VBAC’s ahoy!
March 11, 2010
While I don’t have time to delve into the entire topic of “birth in the American culture” right now, someday (after we have proven we can follow through with our existing projects!) Larms and I will give it a properly thorough treatment, since we each have SCORES of pent-up rants about the over-medicalization and de-simplification of childbirth waiting to be unleashed upon you, our innocent readers.
For the moment, let me just point you to the newly-released NIH findings regarding vaginal birth after cesarean (VBAC). (Full panel statement here, for those who like primary sources!) This is a subject near and dear to my heart, as I was my mother’s first child and born of emergency cesarean, but because she had her 2nd two children in the mid-80′s during the great VBAC revival (and with the aid of a forward-thinking OB), she was easily able to choose NOT to have a c-section for the births of my siblings. (I should note, however, that although this male OB was radical enough to steer her toward a vaginal birth for my brother, he was not, apparently, aware that a woman enduring 20 hours of back labor with no pain medication might benefit from more range/flexibility of movement than FLAT ON HER BACK IN A HOSPITAL BED. Props to you, Mom. Seriously.)

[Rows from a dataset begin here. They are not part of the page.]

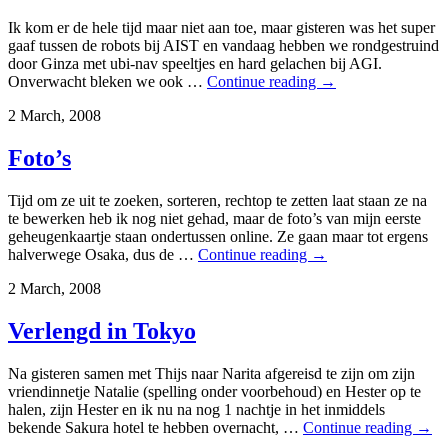
Ik kom er de hele tijd maar niet aan toe, maar gisteren was het super
gaaf tussen de robots bij AIST en vandaag hebben we rondgestruind
door Ginza met ubi-nav speeltjes en hard gelachen bij AGI.
Onverwacht bleken we ook …
Continue reading
→
2 March, 2008
Foto’s
Tijd om ze uit te zoeken, sorteren, rechtop te zetten laat staan ze na
te bewerken heb ik nog niet gehad, maar de foto’s van mijn eerste
geheugenkaartje staan ondertussen online. Ze gaan maar tot ergens
halverwege Osaka, dus de …
Continue reading
→
2 March, 2008
Verlengd in Tokyo
Na gisteren samen met Thijs naar Narita afgereisd te zijn om zijn
vriendinnetje Natalie (spelling onder voorbehoud) en Hester op te
halen, zijn Hester en ik nu na nog 1 nachtje in het inmiddels
bekende Sakura hotel te hebben overnacht, …
Continue reading
→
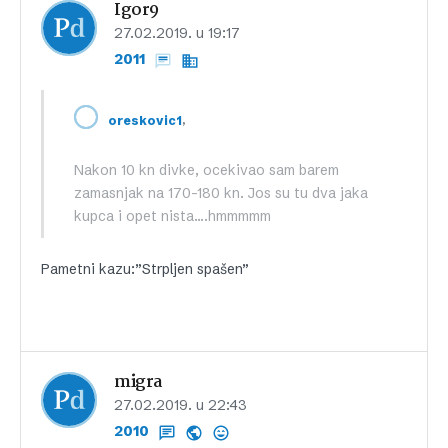
Igor9
27.02.2019. u 19:17
2011
,
oreskovic1
Nakon 10 kn divke, ocekivao sam barem
zamasnjak na 170-180 kn. Jos su tu dva jaka
kupca i opet nista….hmmmmm
Pametni kazu:”Strpljen spašen”
migra
27.02.2019. u 22:43
2010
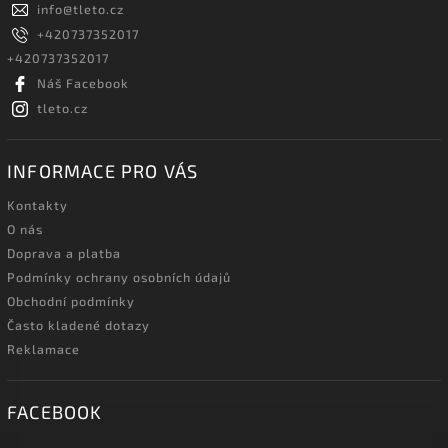
info
@
tleto.cz
+420737352017
+420737352017
Náš Facebook
tleto.cz
INFORMACE PRO VÁS
Kontakty
O nás
Doprava a platba
Podmínky ochrany osobních údajů
Obchodní podmínky
Často kladené dotazy
Reklamace
FACEBOOK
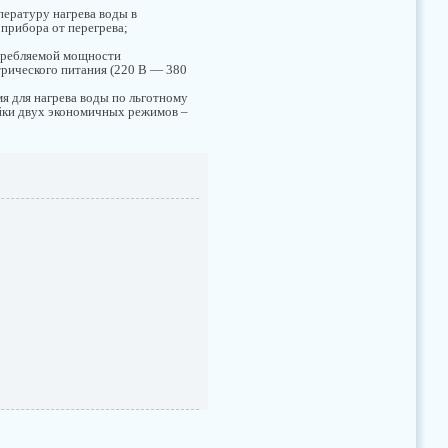
пературу нагрева воды в
 прибора от перегрева;
требляемой мощности
трического питания (220 В — 380
мя для нагрева воды по льготному
ойки двух экономичных режимов –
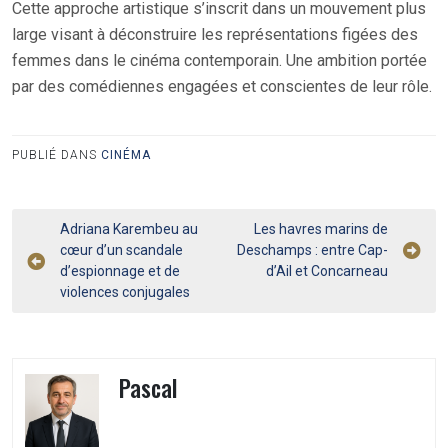
Cette approche artistique s’inscrit dans un mouvement plus
large visant à déconstruire les représentations figées des
femmes dans le cinéma contemporain. Une ambition portée
par des comédiennes engagées et conscientes de leur rôle.
PUBLIÉ DANS
CINÉMA
Navigation
Adriana Karembeu au
Les havres marins de
cœur d’un scandale
Deschamps : entre Cap-
de
d’espionnage et de
d’Ail et Concarneau
l’article
violences conjugales
Pascal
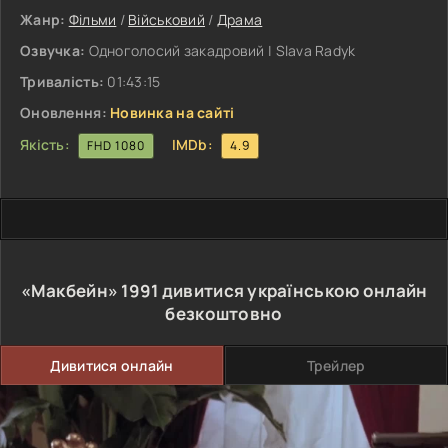
Жанр:
Фільми
/
Військовий
/
Драма
Озвучка:
Одноголосий закадровий | Slava Radyk
Тривалість:
01:43:15
Оновлення:
Новинка на сайті
Якість:
IMDb:
FHD 1080
4.9
«Макбейн»
1991
дивитися українською онлайн
безкоштовно
Дивитися онлайн
Трейлер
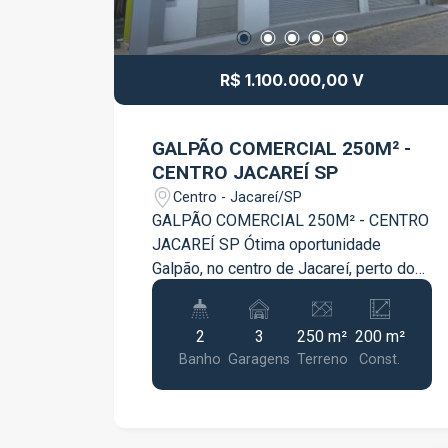
R$ 1.100.000,00 V
GALPÃO COMERCIAL 250M² -
CENTRO JACAREÍ SP
Centro - Jacareí/SP
GALPÃO COMERCIAL 250M² - CENTRO
JACAREÍ SP Ótima oportunidade
Galpão, no centro de Jacareí, perto do
shopping, escolas, novinho nunca
usado, com habite se, bombeiro etc,
2
3
250 m²
200 m²
Galpão com quase 200 metros de área
Banho
Garagens
Terreno
Const.
construída, terreno de 250 metros, fácil
acesso a rodovia presidente Dutra,
carvalho pinto. Agende já sua vista!!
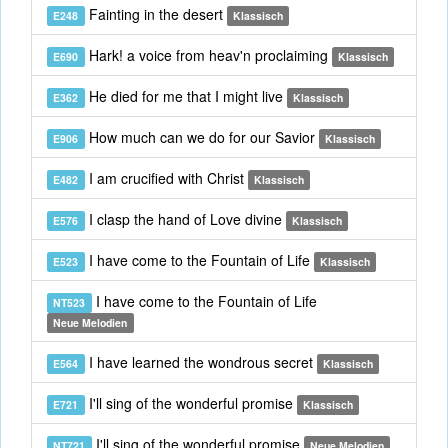
Fainting in the desert
E248
Klassisch
Hark! a voice from heav'n proclaiming
E690
Klassisch
He died for me that I might live
E362
Klassisch
How much can we do for our Savior
E906
Klassisch
I am crucified with Christ
E482
Klassisch
I clasp the hand of Love divine
E576
Klassisch
I have come to the Fountain of Life
E523
Klassisch
I have come to the Fountain of Life
NT523
Neue Melodien
I have learned the wondrous secret
E564
Klassisch
I'll sing of the wonderful promise
E721
Klassisch
I'll sing of the wonderful promise
NT721
Neue Melodien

Unfortunately, that option would most likely no longer be readily available to her today (to varying degrees depending on where she lived), possibly leaving her consigned to two more automatic c-sections and exposing her to the additional and increasing risks involved without giving her a real choice in the matter. So I was thrilled when my husband, alert-Morning Edition listener that he is (good work babe!), told me all about the new study and its findings. Score one (I hope!) for treating each birth on a case by case basis and, when possible, letting women decide for themselves how they’d like to bring their kiddos into the world!